Copy the records exactly. Include every line.

--- START ---

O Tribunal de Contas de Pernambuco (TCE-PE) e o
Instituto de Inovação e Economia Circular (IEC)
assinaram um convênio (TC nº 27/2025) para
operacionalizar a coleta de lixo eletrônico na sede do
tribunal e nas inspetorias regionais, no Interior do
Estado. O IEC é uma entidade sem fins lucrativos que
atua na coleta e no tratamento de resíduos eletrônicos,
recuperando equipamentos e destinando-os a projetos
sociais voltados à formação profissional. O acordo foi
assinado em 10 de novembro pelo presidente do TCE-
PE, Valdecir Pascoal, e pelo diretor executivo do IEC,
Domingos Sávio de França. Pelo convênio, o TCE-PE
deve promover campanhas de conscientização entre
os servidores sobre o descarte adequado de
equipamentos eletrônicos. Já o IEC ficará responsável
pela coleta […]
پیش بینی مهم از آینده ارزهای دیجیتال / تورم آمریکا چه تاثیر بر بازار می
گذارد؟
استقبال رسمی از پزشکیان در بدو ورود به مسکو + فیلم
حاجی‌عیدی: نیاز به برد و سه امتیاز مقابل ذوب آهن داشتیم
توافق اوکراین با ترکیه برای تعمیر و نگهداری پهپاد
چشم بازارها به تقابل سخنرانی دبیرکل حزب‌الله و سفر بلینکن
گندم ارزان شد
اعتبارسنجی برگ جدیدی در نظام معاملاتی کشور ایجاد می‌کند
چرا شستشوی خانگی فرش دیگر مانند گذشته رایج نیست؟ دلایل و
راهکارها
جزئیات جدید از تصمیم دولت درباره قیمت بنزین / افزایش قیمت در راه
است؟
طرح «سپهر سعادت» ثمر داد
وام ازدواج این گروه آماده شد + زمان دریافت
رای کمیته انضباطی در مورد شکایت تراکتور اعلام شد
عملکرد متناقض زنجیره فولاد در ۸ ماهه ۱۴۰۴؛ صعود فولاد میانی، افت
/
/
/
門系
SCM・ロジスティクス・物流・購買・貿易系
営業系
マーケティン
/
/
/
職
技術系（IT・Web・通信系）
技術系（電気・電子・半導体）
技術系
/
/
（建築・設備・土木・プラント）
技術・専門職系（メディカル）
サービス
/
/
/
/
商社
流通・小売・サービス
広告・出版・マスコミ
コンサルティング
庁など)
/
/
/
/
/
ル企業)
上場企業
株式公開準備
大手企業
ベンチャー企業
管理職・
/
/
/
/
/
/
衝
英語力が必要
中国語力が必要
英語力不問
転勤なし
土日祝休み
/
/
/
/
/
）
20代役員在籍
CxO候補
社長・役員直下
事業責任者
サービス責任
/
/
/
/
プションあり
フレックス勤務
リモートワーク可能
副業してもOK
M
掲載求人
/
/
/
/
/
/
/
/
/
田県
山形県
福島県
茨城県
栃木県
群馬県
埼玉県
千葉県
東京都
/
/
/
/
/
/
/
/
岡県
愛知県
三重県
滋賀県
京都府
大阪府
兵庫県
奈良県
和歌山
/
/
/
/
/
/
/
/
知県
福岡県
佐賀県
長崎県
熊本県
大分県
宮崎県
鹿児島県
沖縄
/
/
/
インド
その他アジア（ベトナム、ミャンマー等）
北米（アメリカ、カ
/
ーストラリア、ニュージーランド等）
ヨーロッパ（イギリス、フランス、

--- END ---

Task solution —
O Tribunal de Contas de Pernambuco (TCE-PE) e o
Instituto de Inovação e Economia Circular (IEC)
assinaram um convênio (TC nº 27/2025) para
operacionalizar a coleta de lixo eletrônico na sede do
tribunal e nas inspetorias regionais, no Interior do
Estado. O IEC é uma entidade sem fins lucrativos que
atua na coleta e no tratamento de resíduos eletrônicos,
recuperando equipamentos e destinando-os a projetos
sociais voltados à formação profissional. O acordo foi
assinado em 10 de novembro pelo presidente do TCE-
PE, Valdecir Pascoal, e pelo diretor executivo do IEC,
Domingos Sávio de França. Pelo convênio, o TCE-PE
deve promover campanhas de conscientização entre
os servidores sobre o descarte adequado de
equipamentos eletrônicos. Já o IEC ficará responsável
pela coleta […]
پیش بینی مهم از آینده ارزهای دیجیتال / تورم آمریکا چه تاثیر بر بازار می
گذارد؟
استقبال رسمی از پزشکیان در بدو ورود به مسکو + فیلم
حاجی‌عیدی: نیاز به برد و سه امتیاز مقابل ذوب آهن داشتیم
توافق اوکراین با ترکیه برای تعمیر و نگهداری پهپاد
چشم بازارها به تقابل سخنرانی دبیرکل حزب‌الله و سفر بلینکن
گندم ارزان شد
اعتبارسنجی برگ جدیدی در نظام معاملاتی کشور ایجاد می‌کند
چرا شستشوی خانگی فرش دیگر مانند گذشته رایج نیست؟ دلایل و
راهکارها
جزئیات جدید از تصمیم دولت درباره قیمت بنزین / افزایش قیمت در راه
است؟
طرح «سپهر سعادت» ثمر داد
وام ازدواج این گروه آماده شد + زمان دریافت
رای کمیته انضباطی در مورد شکایت تراکتور اعلام شد
عملکرد متناقض زنجیره فولاد در ۸ ماهه ۱۴۰۴؛ صعود فولاد میانی، افت
/
/
/
門系
SCM・ロジスティクス・物流・購買・貿易系
営業系
マーケティン
/
/
/
職
技術系（IT・Web・通信系）
技術系（電気・電子・半導体）
技術系
/
/
（建築・設備・土木・プラント）
技術・専門職系（メディカル）
サービス
/
/
/
/
商社
流通・小売・サービス
広告・出版・マスコミ
コンサルティング
庁など)
/
/
/
/
/
ル企業)
上場企業
株式公開準備
大手企業
ベンチャー企業
管理職・
/
/
/
/
/
/
衝
英語力が必要
中国語力が必要
英語力不問
転勤なし
土日祝休み
/
/
/
/
/
）
20代役員在籍
CxO候補
社長・役員直下
事業責任者
サービス責任
/
/
/
/
プションあり
フレックス勤務
リモートワーク可能
副業してもOK
M
掲載求人
/
/
/
/
/
/
/
/
/
田県
山形県
福島県
茨城県
栃木県
群馬県
埼玉県
千葉県
東京都
/
/
/
/
/
/
/
/
岡県
愛知県
三重県
滋賀県
京都府
大阪府
兵庫県
奈良県
和歌山
/
/
/
/
/
/
/
/
知県
福岡県
佐賀県
長崎県
熊本県
大分県
宮崎県
鹿児島県
沖縄
/
/
/
インド
その他アジア（ベトナム、ミャンマー等）
北米（アメリカ、カ
/
ーストラリア、ニュージーランド等）
ヨーロッパ（イギリス、フランス、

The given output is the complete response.